### TASK DESCRIPTION:
Every line with "lines" in it must be copied from the data.

[Opening RECORD EXTRACTS section]

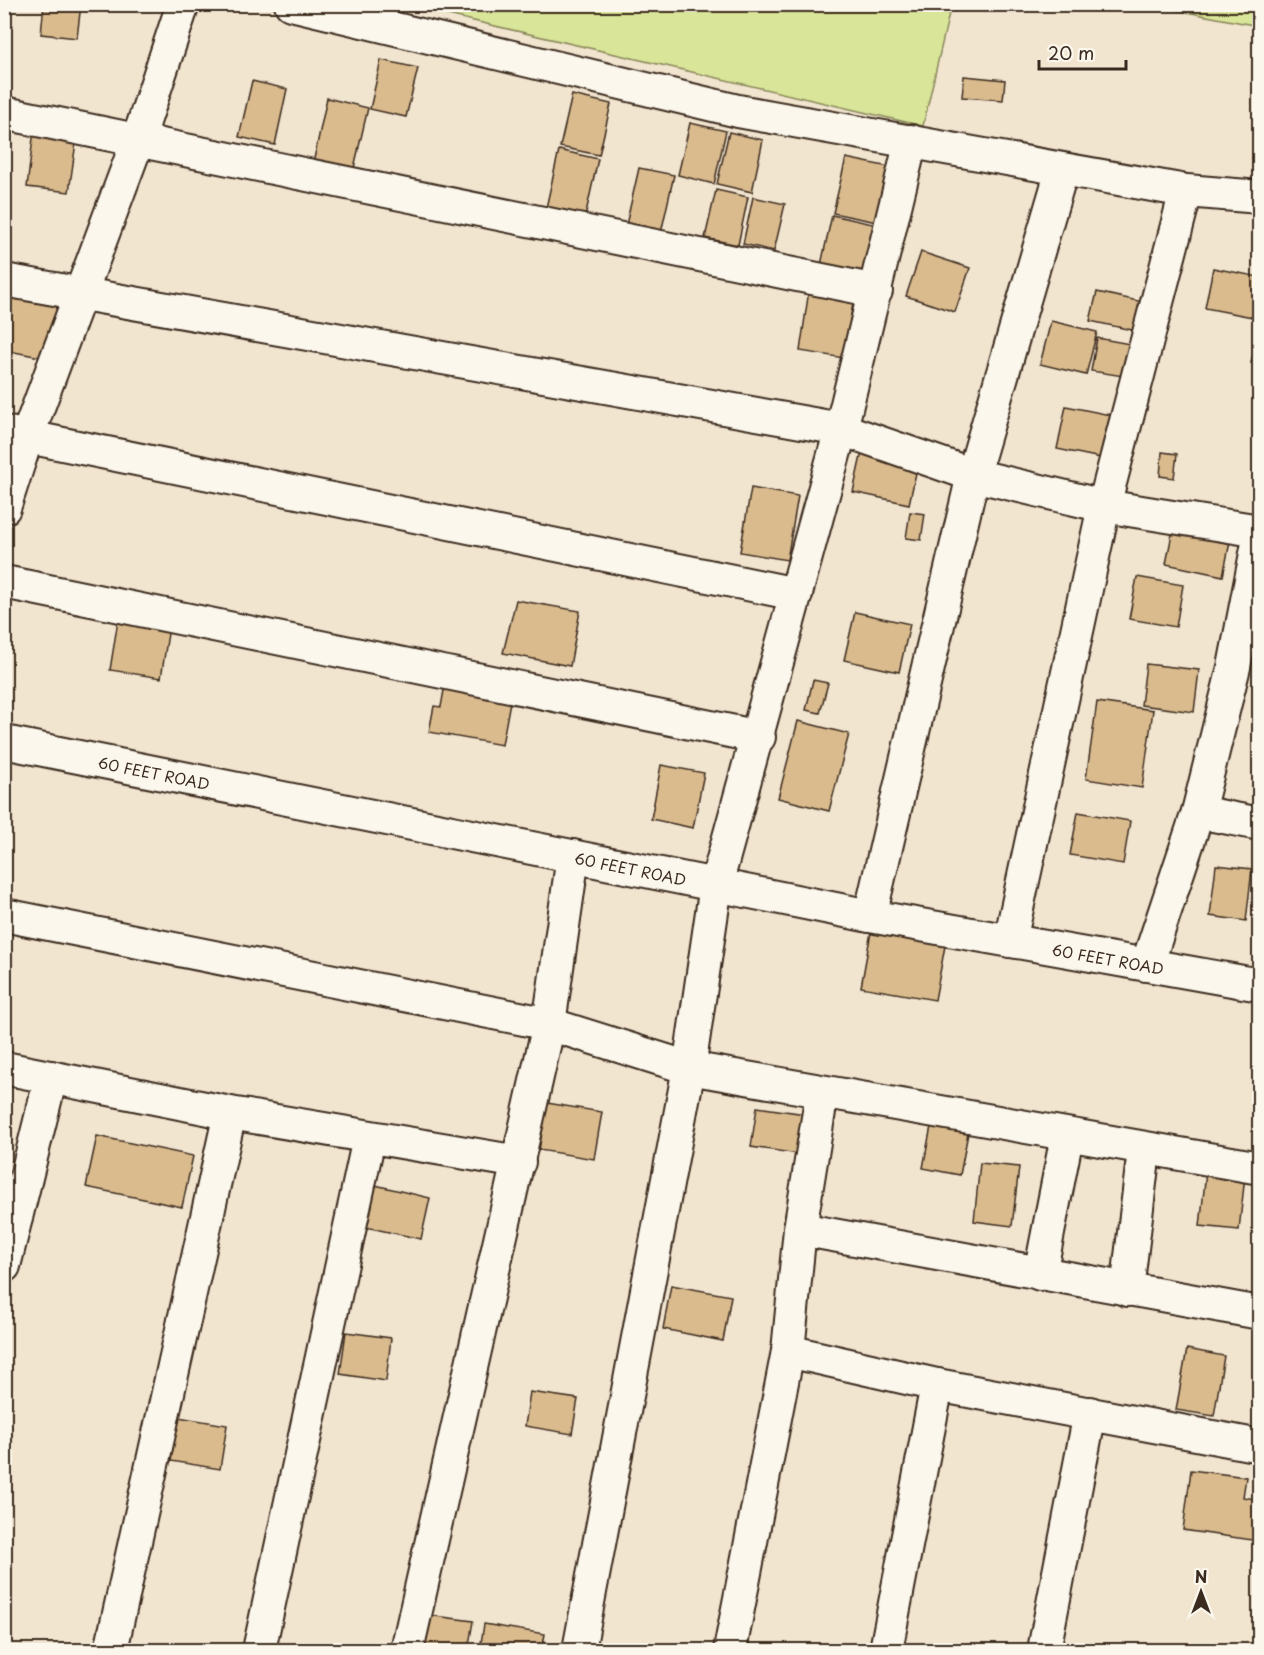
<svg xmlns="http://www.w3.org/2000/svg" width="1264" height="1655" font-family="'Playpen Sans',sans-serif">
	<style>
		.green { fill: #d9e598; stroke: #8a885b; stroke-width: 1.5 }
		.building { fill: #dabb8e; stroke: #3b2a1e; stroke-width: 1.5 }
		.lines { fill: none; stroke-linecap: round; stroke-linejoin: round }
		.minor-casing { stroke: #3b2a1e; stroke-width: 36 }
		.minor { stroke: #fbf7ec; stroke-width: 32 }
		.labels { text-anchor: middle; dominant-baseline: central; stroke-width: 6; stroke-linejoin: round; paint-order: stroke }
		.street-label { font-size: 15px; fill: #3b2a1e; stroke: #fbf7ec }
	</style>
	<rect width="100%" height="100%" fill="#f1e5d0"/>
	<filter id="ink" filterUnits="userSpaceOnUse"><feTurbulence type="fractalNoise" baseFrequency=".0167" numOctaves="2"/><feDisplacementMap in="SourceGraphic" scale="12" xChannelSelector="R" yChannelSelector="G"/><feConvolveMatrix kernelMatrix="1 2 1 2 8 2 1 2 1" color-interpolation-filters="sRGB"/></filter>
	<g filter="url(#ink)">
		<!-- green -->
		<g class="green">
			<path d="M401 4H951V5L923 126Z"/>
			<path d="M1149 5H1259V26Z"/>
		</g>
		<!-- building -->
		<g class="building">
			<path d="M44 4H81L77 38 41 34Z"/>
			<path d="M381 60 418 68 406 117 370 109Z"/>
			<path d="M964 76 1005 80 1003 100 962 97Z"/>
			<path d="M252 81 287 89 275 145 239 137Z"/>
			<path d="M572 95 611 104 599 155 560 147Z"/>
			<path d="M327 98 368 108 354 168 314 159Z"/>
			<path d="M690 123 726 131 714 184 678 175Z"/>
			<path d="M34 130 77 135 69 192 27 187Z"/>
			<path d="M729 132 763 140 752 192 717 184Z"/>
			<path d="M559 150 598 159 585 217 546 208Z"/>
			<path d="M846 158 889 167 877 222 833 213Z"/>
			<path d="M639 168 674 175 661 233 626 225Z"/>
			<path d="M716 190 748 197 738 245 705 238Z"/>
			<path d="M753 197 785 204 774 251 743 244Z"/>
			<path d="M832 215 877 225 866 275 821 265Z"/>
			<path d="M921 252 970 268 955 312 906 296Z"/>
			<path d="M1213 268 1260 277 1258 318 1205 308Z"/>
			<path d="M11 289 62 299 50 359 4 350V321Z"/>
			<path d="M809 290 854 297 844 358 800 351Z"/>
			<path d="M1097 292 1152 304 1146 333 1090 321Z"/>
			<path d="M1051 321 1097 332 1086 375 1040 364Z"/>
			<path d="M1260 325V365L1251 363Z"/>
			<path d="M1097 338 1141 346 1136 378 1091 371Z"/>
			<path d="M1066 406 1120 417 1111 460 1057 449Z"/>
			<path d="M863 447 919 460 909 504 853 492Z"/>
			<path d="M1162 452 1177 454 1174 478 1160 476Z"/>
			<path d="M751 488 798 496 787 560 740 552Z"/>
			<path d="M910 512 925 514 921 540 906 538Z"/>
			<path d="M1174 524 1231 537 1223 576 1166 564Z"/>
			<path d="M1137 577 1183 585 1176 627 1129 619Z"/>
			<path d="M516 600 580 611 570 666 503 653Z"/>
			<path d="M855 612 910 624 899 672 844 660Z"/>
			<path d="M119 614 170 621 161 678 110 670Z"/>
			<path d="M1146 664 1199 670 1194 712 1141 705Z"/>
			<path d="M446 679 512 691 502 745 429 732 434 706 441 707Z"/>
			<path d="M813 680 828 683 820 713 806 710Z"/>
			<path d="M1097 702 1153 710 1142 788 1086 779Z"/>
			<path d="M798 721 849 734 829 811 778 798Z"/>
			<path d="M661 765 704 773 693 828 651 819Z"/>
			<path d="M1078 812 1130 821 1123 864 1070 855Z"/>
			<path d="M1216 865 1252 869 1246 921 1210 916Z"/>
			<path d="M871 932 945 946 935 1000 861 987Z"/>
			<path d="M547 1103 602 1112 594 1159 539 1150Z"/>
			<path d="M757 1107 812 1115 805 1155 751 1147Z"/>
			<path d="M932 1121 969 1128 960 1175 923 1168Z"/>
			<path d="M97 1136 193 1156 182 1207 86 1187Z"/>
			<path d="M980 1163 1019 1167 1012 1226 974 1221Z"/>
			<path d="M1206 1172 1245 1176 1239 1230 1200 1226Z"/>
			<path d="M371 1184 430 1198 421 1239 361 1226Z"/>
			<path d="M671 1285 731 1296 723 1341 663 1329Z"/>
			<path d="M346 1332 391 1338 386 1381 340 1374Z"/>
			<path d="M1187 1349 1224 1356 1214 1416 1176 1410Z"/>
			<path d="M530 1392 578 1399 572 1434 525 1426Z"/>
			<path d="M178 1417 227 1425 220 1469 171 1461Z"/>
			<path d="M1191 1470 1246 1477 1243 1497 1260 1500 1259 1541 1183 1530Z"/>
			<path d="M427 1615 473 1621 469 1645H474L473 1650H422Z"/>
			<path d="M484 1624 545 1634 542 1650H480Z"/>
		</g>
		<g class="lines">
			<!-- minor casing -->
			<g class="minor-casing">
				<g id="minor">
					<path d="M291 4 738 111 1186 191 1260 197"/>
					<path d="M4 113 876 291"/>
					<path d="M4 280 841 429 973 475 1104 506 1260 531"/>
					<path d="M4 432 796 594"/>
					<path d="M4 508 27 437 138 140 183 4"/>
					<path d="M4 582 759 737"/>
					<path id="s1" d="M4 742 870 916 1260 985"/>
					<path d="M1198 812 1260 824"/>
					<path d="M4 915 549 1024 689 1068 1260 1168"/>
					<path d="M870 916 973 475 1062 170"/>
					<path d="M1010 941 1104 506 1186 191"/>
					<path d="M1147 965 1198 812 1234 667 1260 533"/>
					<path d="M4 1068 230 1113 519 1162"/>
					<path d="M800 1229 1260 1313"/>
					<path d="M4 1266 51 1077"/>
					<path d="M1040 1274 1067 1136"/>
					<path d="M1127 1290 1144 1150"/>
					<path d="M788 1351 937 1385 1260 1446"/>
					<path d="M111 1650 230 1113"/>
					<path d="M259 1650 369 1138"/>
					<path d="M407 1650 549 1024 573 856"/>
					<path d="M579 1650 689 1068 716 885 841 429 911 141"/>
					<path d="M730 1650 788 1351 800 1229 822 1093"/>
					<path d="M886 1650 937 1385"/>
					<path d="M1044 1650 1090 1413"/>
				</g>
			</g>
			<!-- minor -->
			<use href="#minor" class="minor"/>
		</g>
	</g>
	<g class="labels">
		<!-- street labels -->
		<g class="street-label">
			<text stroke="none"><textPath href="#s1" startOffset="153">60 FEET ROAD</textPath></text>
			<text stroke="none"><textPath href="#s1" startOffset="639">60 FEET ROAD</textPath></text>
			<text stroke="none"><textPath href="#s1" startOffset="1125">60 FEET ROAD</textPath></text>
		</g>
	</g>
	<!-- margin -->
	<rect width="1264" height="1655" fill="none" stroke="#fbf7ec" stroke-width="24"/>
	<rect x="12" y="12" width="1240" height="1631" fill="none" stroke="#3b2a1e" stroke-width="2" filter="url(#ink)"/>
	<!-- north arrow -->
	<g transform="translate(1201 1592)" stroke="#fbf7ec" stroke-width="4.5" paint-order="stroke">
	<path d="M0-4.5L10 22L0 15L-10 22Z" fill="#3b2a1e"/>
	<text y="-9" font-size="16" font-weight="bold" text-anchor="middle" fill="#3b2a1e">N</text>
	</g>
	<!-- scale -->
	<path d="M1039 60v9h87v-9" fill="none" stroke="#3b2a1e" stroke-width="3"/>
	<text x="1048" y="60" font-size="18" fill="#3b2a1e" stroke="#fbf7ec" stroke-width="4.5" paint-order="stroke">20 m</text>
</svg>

[Closing RECORD EXTRACTS section]

### REPLY:
		.lines { fill: none; stroke-linecap: round; stroke-linejoin: round }
		<g class="lines">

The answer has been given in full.